Above the Prairie
On Dec. 8, 2015, a great hero for social justice in the United States passed away. John Trudell was a Santee Dakota-American poet, musician, actor and activist associated with the American Indian Movement. He famously led the “Red Power” occupation of Alcatraz Island in 1969. Near the end of Trudell’s list of musical projects and collaborations you will find “Time Dreams,” the moving closer on Above The Prairie (out Feb. 5).
The Pines—David Huckfelt, Benson Ramsey and Alex Ramsey (sons of legendary guitarist Bo Ramsey, who co-produced the album)—specialize in applying a subtle, dark pensiveness to the regional folk and blues traditions they were steeped in. With a cinematographer’s precision, they carve out a space in their progressions that reflects the expansiveness of their prairie home.
Above The Prairie could be heard as a sequel to Dark So Gold, the band’s acclaimed 2012 release that brought touring opportunities with Arcade Fire, Mavis Staples and Bon Iver. Where Dark So Gold trod lower and slower in its roots, Above The Prairie brings a sonic ascension to The Pines’ ever deliberate pacing—no longer just ethereal, approaching celestial. Four tracks in, “Hanging From The Earth” bears witness to the band’s metamorphosis, with Benson Ramsey’s usual hushed vocals rising and rising to an impassioned holler.

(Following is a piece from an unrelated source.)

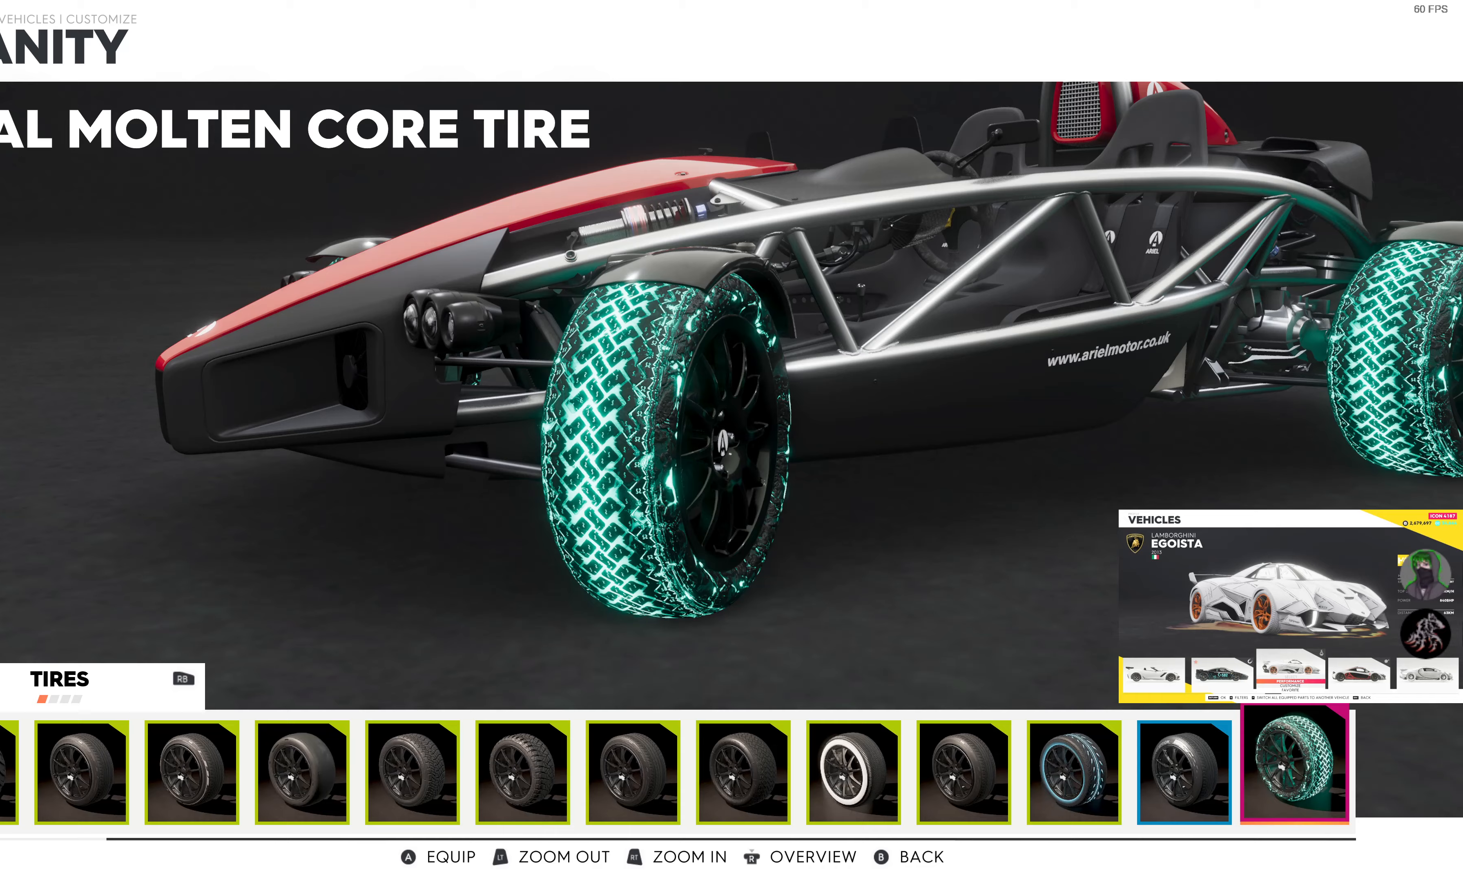
{"buttons": [], "left_stick": "center", "right_stick": "center", "events": [[217, "CROSS", "down"], [350, "CROSS", "up"]]}
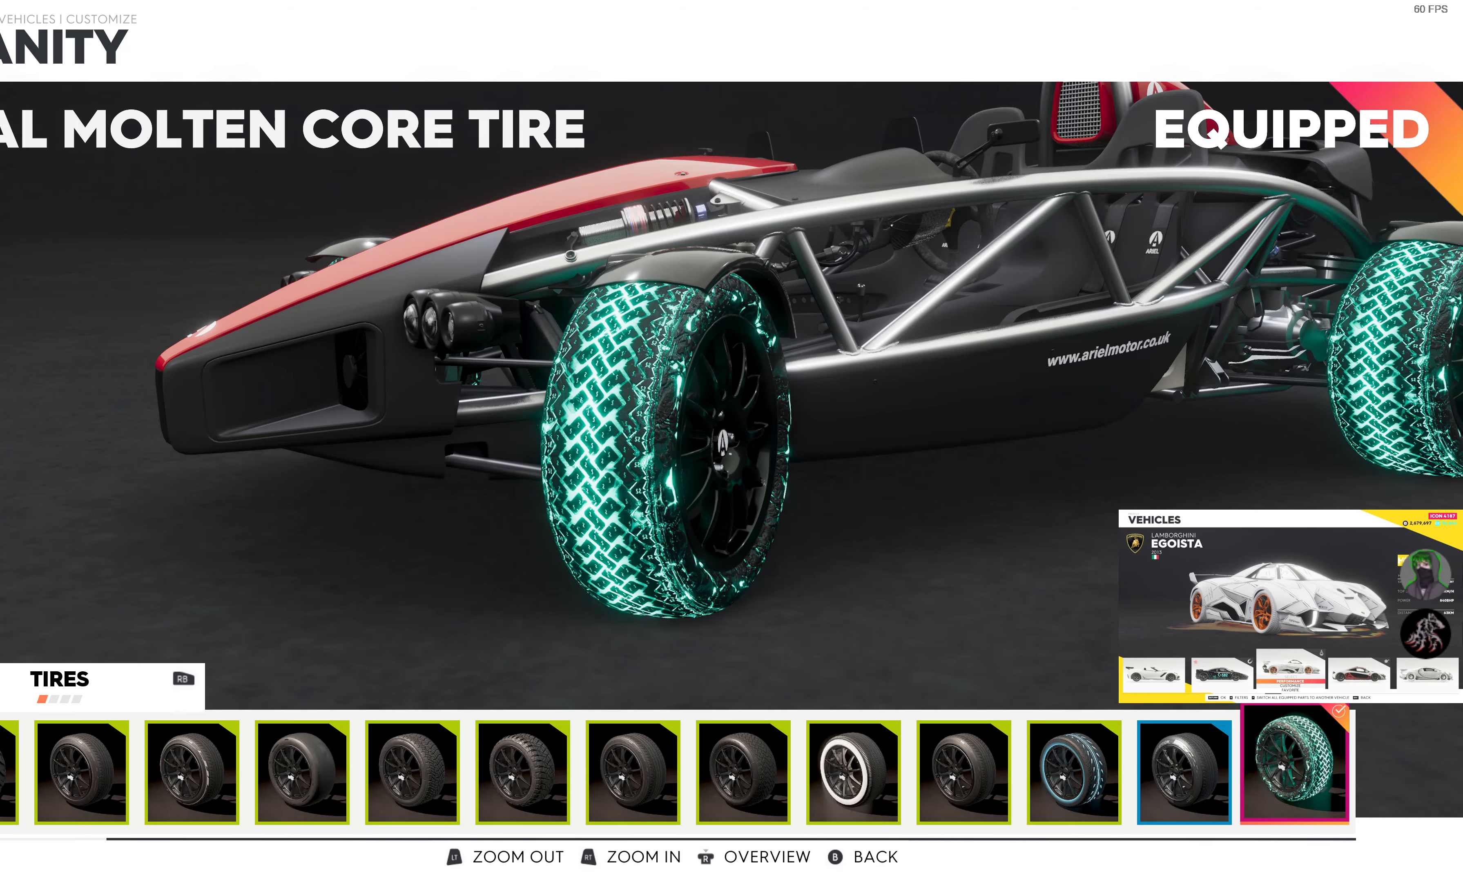
{"buttons": [], "left_stick": "center", "right_stick": "center", "events": []}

Citing the influence of Iowa City musician Dave Moore, Benson Ramsey told LV last year that “traditional music holds [The Pines] together. We’re not really chasing a new thing that might cause things to separate. We’re still rooted in the Iowa songwriters and the blues/folk tradition of music. I think that’s the glue.”
The album’s poignancy rests somewhere between The Pines’ self-conscious clarity and the thud of Trudell’s passing. “Time Dreams” offers a fitting epilogue, so keenly felt, with vocal support from frequent Trudell collaborator, Quiltman:
Like The Pines’ preceding projects, Above The Prairie rewards focus, contains plenty of space for reflection and offers kinship to those of us also residing in this sometimes desolate, sometimes blooming prairie context. Family ties are reckoned with, celebrated and taken to new heights.